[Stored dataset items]

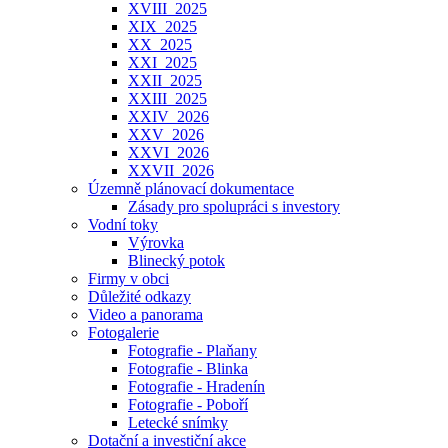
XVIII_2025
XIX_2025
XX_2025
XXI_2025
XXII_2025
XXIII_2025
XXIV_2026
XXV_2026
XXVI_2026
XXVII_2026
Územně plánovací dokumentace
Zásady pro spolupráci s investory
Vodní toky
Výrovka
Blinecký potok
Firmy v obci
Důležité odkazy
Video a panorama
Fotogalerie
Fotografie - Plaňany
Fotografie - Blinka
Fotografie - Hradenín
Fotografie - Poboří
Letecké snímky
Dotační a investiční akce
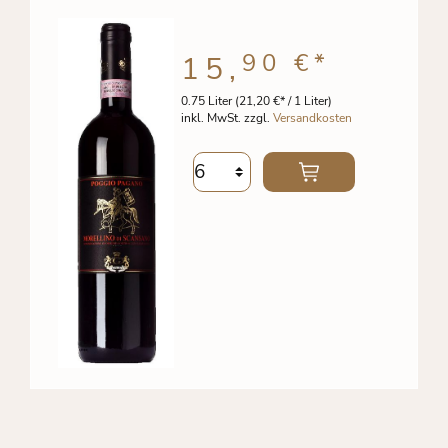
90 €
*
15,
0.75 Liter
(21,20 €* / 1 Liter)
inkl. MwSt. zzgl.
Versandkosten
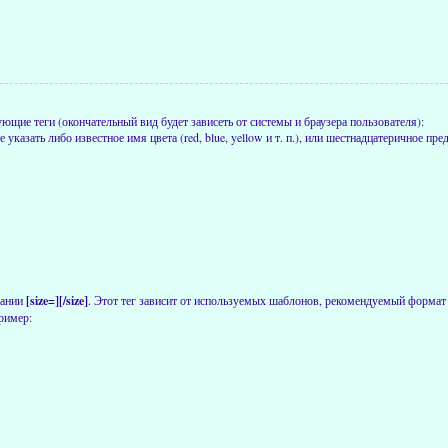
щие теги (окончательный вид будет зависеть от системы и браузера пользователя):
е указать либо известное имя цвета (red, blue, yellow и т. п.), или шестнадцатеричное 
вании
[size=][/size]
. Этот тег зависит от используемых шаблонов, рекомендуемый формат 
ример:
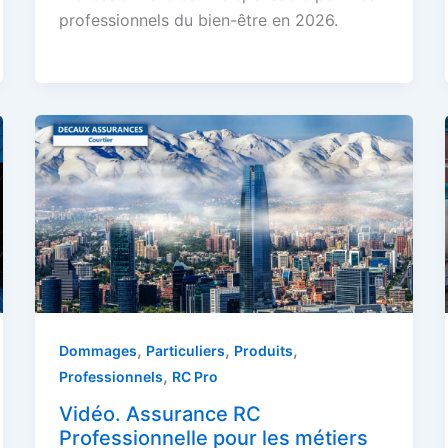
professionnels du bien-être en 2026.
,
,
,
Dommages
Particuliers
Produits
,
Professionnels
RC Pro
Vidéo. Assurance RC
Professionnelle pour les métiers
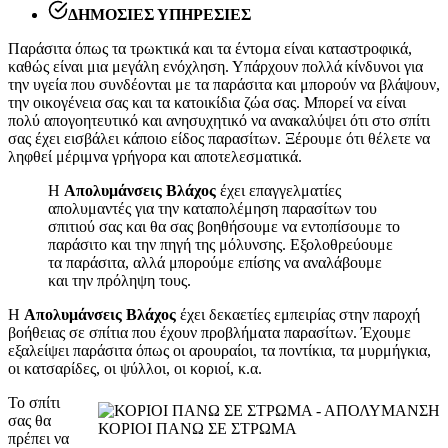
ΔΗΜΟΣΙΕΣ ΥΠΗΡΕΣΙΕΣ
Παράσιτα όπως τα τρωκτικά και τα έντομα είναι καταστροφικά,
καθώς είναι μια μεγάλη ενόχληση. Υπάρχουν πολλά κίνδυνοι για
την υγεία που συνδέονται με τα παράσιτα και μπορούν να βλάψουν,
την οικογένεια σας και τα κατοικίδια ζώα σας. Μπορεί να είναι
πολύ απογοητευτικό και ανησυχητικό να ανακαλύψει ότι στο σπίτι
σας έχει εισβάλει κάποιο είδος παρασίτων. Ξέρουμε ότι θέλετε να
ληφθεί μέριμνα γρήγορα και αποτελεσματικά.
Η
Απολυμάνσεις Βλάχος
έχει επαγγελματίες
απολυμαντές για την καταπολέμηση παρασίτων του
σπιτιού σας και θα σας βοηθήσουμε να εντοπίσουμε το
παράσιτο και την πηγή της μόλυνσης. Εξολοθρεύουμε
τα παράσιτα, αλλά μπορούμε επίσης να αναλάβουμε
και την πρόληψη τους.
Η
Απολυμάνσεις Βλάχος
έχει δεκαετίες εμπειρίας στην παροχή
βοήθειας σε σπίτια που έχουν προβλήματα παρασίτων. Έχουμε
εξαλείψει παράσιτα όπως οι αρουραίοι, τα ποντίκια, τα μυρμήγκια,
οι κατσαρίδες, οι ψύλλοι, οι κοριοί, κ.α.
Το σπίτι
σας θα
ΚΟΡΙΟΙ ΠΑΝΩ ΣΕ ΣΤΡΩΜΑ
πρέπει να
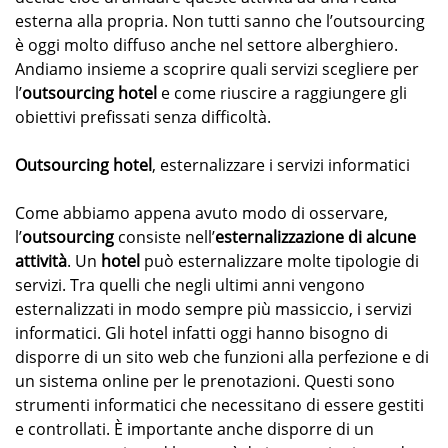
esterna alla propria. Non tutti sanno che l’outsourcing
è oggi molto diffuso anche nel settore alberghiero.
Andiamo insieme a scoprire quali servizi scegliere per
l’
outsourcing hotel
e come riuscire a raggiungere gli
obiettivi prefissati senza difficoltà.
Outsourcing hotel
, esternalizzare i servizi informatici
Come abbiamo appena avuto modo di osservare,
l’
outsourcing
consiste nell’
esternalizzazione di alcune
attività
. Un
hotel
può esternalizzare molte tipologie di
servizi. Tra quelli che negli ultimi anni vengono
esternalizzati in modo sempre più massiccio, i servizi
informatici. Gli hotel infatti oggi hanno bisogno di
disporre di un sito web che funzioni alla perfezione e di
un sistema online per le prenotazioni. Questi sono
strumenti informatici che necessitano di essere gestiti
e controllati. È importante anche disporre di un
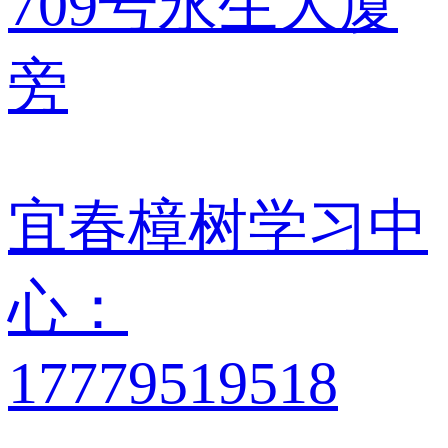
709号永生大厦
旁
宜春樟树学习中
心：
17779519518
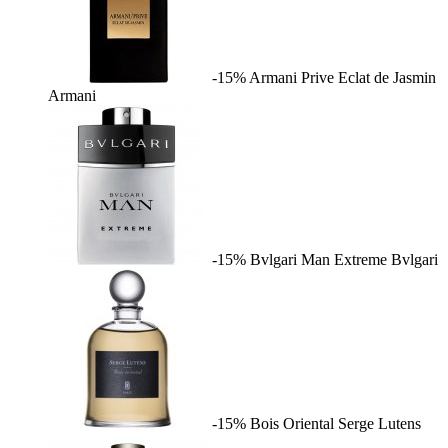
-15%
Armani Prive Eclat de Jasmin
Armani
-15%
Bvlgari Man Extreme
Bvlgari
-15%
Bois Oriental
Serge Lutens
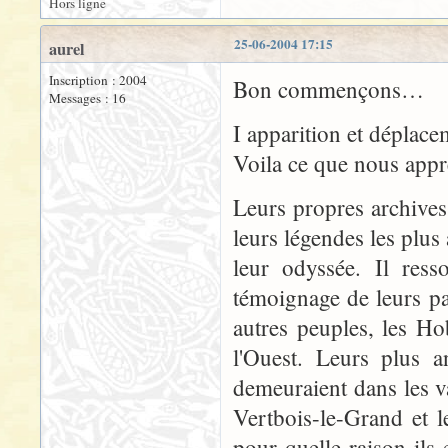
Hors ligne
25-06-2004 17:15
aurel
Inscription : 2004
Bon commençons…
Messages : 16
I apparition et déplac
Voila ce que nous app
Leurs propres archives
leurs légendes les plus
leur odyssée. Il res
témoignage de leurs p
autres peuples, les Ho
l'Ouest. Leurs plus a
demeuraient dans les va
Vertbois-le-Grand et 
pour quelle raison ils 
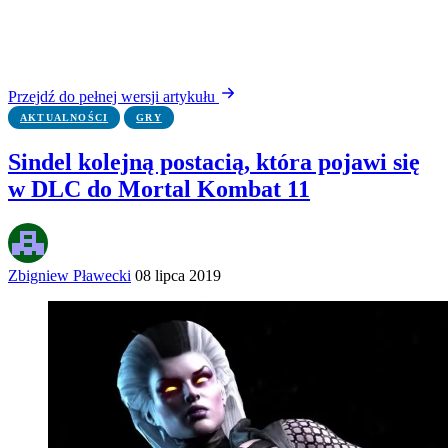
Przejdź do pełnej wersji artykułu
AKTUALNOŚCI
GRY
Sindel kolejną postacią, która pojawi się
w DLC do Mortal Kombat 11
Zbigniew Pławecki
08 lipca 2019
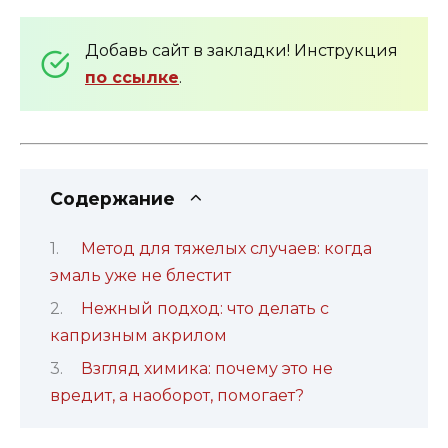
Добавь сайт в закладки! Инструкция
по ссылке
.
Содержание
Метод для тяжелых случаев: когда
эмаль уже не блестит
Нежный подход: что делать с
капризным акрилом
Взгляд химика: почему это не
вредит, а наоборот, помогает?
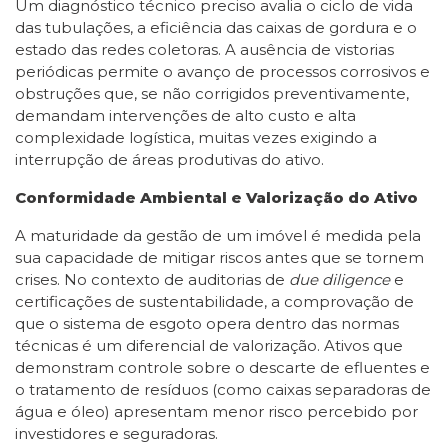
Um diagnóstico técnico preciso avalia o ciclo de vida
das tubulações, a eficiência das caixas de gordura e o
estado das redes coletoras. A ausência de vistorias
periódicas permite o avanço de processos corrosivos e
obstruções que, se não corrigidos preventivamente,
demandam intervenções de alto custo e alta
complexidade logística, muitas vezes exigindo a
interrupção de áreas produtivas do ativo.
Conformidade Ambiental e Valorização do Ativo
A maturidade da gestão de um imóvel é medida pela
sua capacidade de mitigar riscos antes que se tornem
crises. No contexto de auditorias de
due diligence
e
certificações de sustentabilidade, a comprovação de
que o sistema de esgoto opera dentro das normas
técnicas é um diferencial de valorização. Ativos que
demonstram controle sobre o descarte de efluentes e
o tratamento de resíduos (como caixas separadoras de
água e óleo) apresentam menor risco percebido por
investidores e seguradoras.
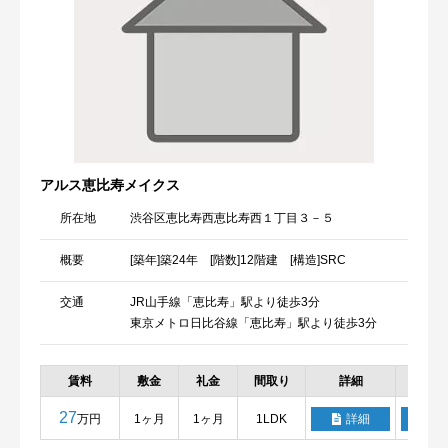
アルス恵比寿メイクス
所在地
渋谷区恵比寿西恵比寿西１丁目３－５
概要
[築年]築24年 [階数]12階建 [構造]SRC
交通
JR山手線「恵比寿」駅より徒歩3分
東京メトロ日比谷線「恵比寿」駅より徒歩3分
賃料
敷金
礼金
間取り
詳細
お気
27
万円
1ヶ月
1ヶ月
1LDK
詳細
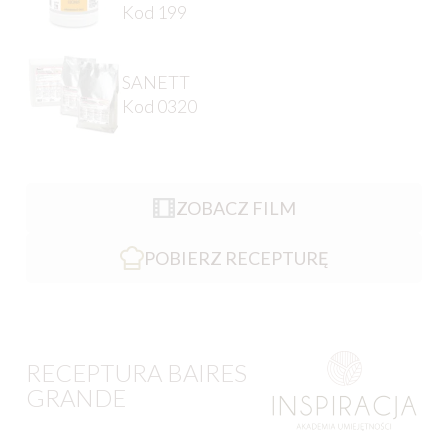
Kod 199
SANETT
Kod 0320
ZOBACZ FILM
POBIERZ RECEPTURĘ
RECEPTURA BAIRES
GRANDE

**PROBLEM DETAILS:**
Copy the data verbatim, skipping any image it holds.

**TASK ANSWER:**
XVIII_2025
XIX_2025
XX_2025
XXI_2025
XXII_2025
XXIII_2025
XXIV_2026
XXV_2026
XXVI_2026
XXVII_2026
Územně plánovací dokumentace
Zásady pro spolupráci s investory
Vodní toky
Výrovka
Blinecký potok
Firmy v obci
Důležité odkazy
Video a panorama
Fotogalerie
Fotografie - Plaňany
Fotografie - Blinka
Fotografie - Hradenín
Fotografie - Poboří
Letecké snímky
Dotační a investiční akce
90 €
*
15,
0.75 Liter
(21,20 €* / 1 Liter)
inkl. MwSt. zzgl.
Versandkosten
щие теги (окончательный вид будет зависеть от системы и браузера пользователя):
е указать либо известное имя цвета (red, blue, yellow и т. п.), или шестнадцатеричное 
вании
[size=][/size]
. Этот тег зависит от используемых шаблонов, рекомендуемый формат 
ример:
professionnels du bien-être en 2026.
,
,
,
Dommages
Particuliers
Produits
,
Professionnels
RC Pro
Vidéo. Assurance RC
Professionnelle pour les métiers
ΔΗΜΟΣΙΕΣ ΥΠΗΡΕΣΙΕΣ
Παράσιτα όπως τα τρωκτικά και τα έντομα είναι καταστροφικά,
καθώς είναι μια μεγάλη ενόχληση. Υπάρχουν πολλά κίνδυνοι για
την υγεία που συνδέονται με τα παράσιτα και μπορούν να βλάψουν,
την οικογένεια σας και τα κατοικίδια ζώα σας. Μπορεί να είναι
πολύ απογοητευτικό και ανησυχητικό να ανακαλύψει ότι στο σπίτι
σας έχει εισβάλει κάποιο είδος παρασίτων. Ξέρουμε ότι θέλετε να
ληφθεί μέριμνα γρήγορα και αποτελεσματικά.
Η
Απολυμάνσεις Βλάχος
έχει επαγγελματίες
απολυμαντές για την καταπολέμηση παρασίτων του
σπιτιού σας και θα σας βοηθήσουμε να εντοπίσουμε το
παράσιτο και την πηγή της μόλυνσης. Εξολοθρεύουμε
τα παράσιτα, αλλά μπορούμε επίσης να αναλάβουμε
και την πρόληψη τους.
Η
Απολυμάνσεις Βλάχος
έχει δεκαετίες εμπειρίας στην παροχή
βοήθειας σε σπίτια που έχουν προβλήματα παρασίτων. Έχουμε
εξαλείψει παράσιτα όπως οι αρουραίοι, τα ποντίκια, τα μυρμήγκια,
οι κατσαρίδες, οι ψύλλοι, οι κοριοί, κ.α.
Το σπίτι
σας θα
ΚΟΡΙΟΙ ΠΑΝΩ ΣΕ ΣΤΡΩΜΑ
πρέπει να
esterna alla propria. Non tutti sanno che l’outsourcing
è oggi molto diffuso anche nel settore alberghiero.
Andiamo insieme a scoprire quali servizi scegliere per
l’
outsourcing hotel
e come riuscire a raggiungere gli
obiettivi prefissati senza difficoltà.
Outsourcing hotel
, esternalizzare i servizi informatici
Come abbiamo appena avuto modo di osservare,
l’
outsourcing
consiste nell’
esternalizzazione di alcune
attività
. Un
hotel
può esternalizzare molte tipologie di
servizi. Tra quelli che negli ultimi anni vengono
esternalizzati in modo sempre più massiccio, i servizi
informatici. Gli hotel infatti oggi hanno bisogno di
disporre di un sito web che funzioni alla perfezione e di
un sistema online per le prenotazioni. Questi sono
strumenti informatici che necessitano di essere gestiti
e controllati. È importante anche disporre di un
709号永生大厦
旁
宜春樟树学习中
心：
17779519518
-15%
Armani Prive Eclat de Jasmin
Armani
-15%
Bvlgari Man Extreme
Bvlgari
-15%
Bois Oriental
Serge Lutens
Hors ligne
25-06-2004 17:15
aurel
Inscription : 2004
Bon commençons…
Messages : 16
I apparition et déplac
Voila ce que nous app
Leurs propres archives
leurs légendes les plus
leur odyssée. Il res
témoignage de leurs p
autres peuples, les Ho
l'Ouest. Leurs plus a
demeuraient dans les va
Vertbois-le-Grand et 
pour quelle raison ils 
Przejdź do pełnej wersji artykułu
AKTUALNOŚCI
GRY
Sindel kolejną postacią, która pojawi się
w DLC do Mortal Kombat 11
Zbigniew Pławecki
08 lipca 2019
Добавь сайт в закладки! Инструкция
по ссылке
.
Содержание
Метод для тяжелых случаев: когда
эмаль уже не блестит
Нежный подход: что делать с
капризным акрилом
Взгляд химика: почему это не
вредит, а наоборот, помогает?
Um diagnóstico técnico preciso avalia o ciclo de vida
das tubulações, a eficiência das caixas de gordura e o
estado das redes coletoras. A ausência de vistorias
periódicas permite o avanço de processos corrosivos e
obstruções que, se não corrigidos preventivamente,
demandam intervenções de alto custo e alta
complexidade logística, muitas vezes exigindo a
interrupção de áreas produtivas do ativo.
Conformidade Ambiental e Valorização do Ativo
A maturidade da gestão de um imóvel é medida pela
sua capacidade de mitigar riscos antes que se tornem
crises. No contexto de auditorias de
due diligence
e
certificações de sustentabilidade, a comprovação de
que o sistema de esgoto opera dentro das normas
técnicas é um diferencial de valorização. Ativos que
demonstram controle sobre o descarte de efluentes e
o tratamento de resíduos (como caixas separadoras de
água e óleo) apresentam menor risco percebido por
investidores e seguradoras.
アルス恵比寿メイクス
所在地
渋谷区恵比寿西恵比寿西１丁目３－５
概要
[築年]築24年 [階数]12階建 [構造]SRC
交通
JR山手線「恵比寿」駅より徒歩3分
東京メトロ日比谷線「恵比寿」駅より徒歩3分
賃料
敷金
礼金
間取り
詳細
お気
27
万円
1ヶ月
1ヶ月
1LDK
詳細
Kod 199
SANETT
Kod 0320
ZOBACZ FILM
POBIERZ RECEPTURĘ
RECEPTURA BAIRES
GRANDE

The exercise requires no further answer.